R. Wylie Hill & Co.

M005 R. Wylie Hill & Co.

Address: 20–24, Buchanan Street, Glasgow G1 3LB
Date: 1888–9
Client: R. Wylie Hill & Co.
Authorship: Authorship category 2 (Mackintosh and Office) (Mackintosh and Office)

Photograph of detail of Buchanan Sreet elevation of Wylie Hill's store

The 1889 rebuilding of Wylie Hill's department store was one of the major works undertaken by John Hutchison during Mackintosh's apprenticeship in his office. Wylie Hill's previous building on the site burned down on 14 October 1888. 1 Hutchison's impressive replacement – five storeys plus attic, crowned with a square-domed tower – joined a growing cluster of showpiece retail premises at the S. end of Buchanan Street. The facade of bright orange-red Corsehill stone from Dumfriesshire has Italian Renaissance-style details and rows of large windows with glazing set directly into the masonry. Inside, a central glass-roofed light well originally rose from top to bottom through the open-plan floors. The drawings approved by the Glasgow Dean of Guild Court show a system of iron columns, beams and joists supporting timber floors, with a note saying that plaster is to be used to protect the ironwork from fire. 2 A description of the newly opened building says that the 'iron beams and columns are covered with Titancrete, a new fireproof material'. 3 The builders were Bell, Hornsby & Co. 4

Photograph of  Wylie Hill's store from S.W.

W. J. Blain (1870–1958), who succeeded Mackintosh in Hutchison's office in April 1889, informed Thomas Howarth in February 1946 that Mackintosh had made drawings of Ionic capitals to be executed in plaster for the store's interior, and that these 'appeared to be different from the copy-book types customary at the time'. 5 When Howarth published this information he referred to only one drawing, which, according to Blain, was 'brilliantly executed and showed surprising individuality'. 6 Wylie Hill's 1889 building caught fire on 6 November 1903, and Howarth was under the impression that it had been completely destroyed, and with it Mackintosh's capitals. 7 In fact, the building was only damaged, and the following year Hutchison reconstructed it, adding an extra floor. 8 The lower floors must still have been sound, because according to the Dean of Guild Court inspector's reports the clearing of debris did not begin until April 1904 and by 2 June work was underway on the new top floor – an unlikely timetable if the whole internal structure had to be rebuilt from scratch. 9 The unusual Ionic capitals which can still (2012) be seen on the ground and first floors may be the ones for which Mackintosh made his drawings, survivors from the 1889 building.
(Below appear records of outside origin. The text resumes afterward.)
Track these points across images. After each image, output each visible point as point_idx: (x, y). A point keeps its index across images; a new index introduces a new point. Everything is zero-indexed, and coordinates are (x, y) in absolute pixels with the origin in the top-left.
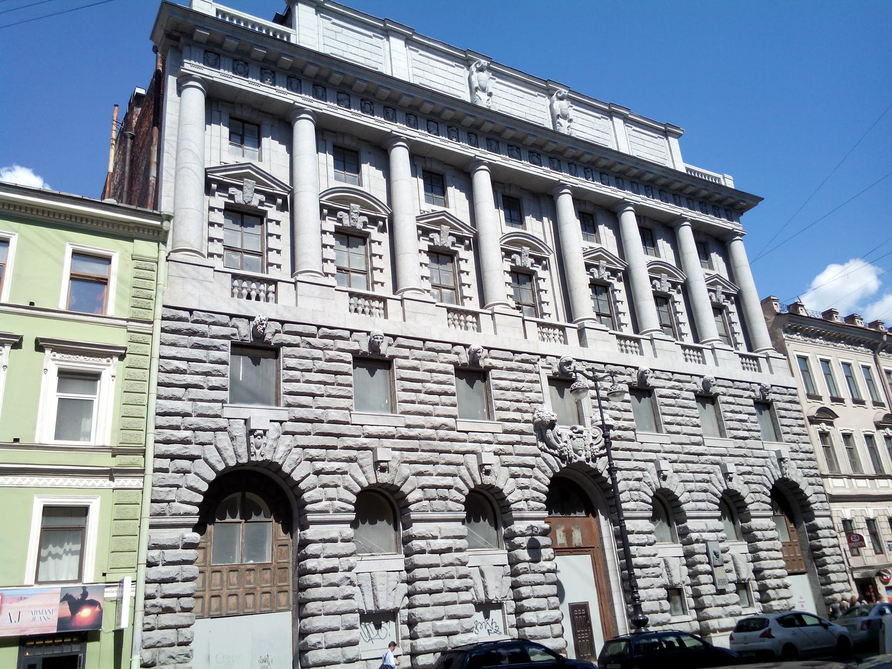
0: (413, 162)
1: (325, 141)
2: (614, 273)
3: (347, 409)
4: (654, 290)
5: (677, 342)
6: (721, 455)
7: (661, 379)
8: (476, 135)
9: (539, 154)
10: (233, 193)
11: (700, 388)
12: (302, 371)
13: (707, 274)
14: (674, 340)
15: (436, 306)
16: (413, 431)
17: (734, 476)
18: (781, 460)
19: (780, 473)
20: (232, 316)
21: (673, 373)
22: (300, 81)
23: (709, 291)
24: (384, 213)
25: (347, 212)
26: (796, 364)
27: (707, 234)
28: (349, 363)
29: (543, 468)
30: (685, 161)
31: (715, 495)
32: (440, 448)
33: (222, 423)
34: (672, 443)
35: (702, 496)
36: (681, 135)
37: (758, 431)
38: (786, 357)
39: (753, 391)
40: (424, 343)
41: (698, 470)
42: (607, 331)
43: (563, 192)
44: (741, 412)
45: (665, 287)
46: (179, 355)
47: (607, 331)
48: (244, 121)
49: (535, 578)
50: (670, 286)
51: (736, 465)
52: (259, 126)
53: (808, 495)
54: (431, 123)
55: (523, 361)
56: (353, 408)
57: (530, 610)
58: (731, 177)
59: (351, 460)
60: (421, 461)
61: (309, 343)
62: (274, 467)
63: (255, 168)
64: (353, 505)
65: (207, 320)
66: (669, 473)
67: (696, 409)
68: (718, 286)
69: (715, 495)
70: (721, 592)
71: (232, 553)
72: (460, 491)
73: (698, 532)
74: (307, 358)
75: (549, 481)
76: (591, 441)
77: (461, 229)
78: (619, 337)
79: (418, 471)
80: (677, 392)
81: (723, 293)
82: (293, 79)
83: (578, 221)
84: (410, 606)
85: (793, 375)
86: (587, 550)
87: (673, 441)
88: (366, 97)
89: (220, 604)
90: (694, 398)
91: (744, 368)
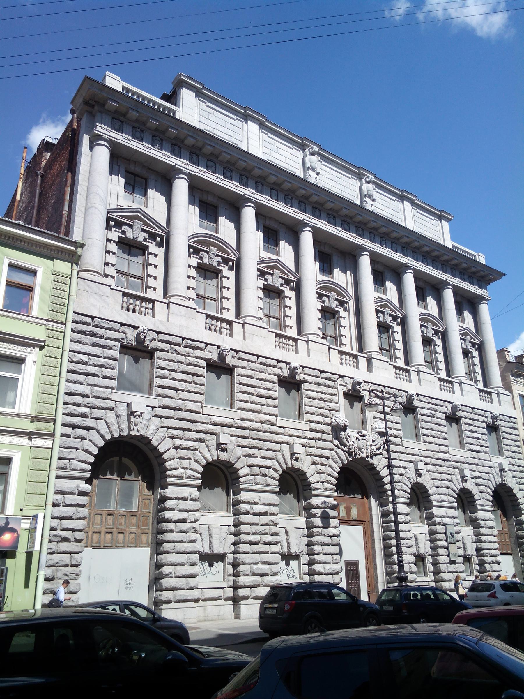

Those on the ground floor have inverted volutes, perhaps derived from the work of 16th- and 17th-century Mannerist and Baroque architects. Mackintosh had not yet visited Italy at this date, but he would have been familiar with published illustrations of such work.

Photograph of Ionic capital, Wylie Hill's storePhotograph of Ionic capital, Wylie Hill's store

Notes:

1: Glasgow Herald, 15 October 1888, p. 6.

2: Glasgow City Archives Collection: Dean of Guild plans, 1B4/12//747.

3: Glasgow Herald, 21 November 1889, p. 6.

4: Glasgow City Archives Collection: Glasgow Dean of Guild Court, Register of Inspections, D-OPW 25/1, p. 9.

5: University of Toronto, Robarts Library: notes by Thomas Howarth of an interview with W. J. Blain, 25 February 1946, B2000-0002/041(08).

6: Thomas Howarth, Charles Rennie Mackintosh and the Modern Movement, London: Routledge & Kegan Paul, 2nd edn, 1977, pp. 3–4.

7: Scotsman, 7 November 1903, p. 9; Thomas Howarth, Charles Rennie Mackintosh and the Modern Movement, London: Routledge & Kegan Paul, 2nd edn, 1977, p. 4.

8: Glasgow City Archives Collection: Glasgow Dean of Guild Court, Register of Inspections, D-OPW 25/2, p. 95.

9: Glasgow City Archives Collection: Glasgow Dean of Guild Court, Register of Inspections, D-OPW 25/2, p. 95.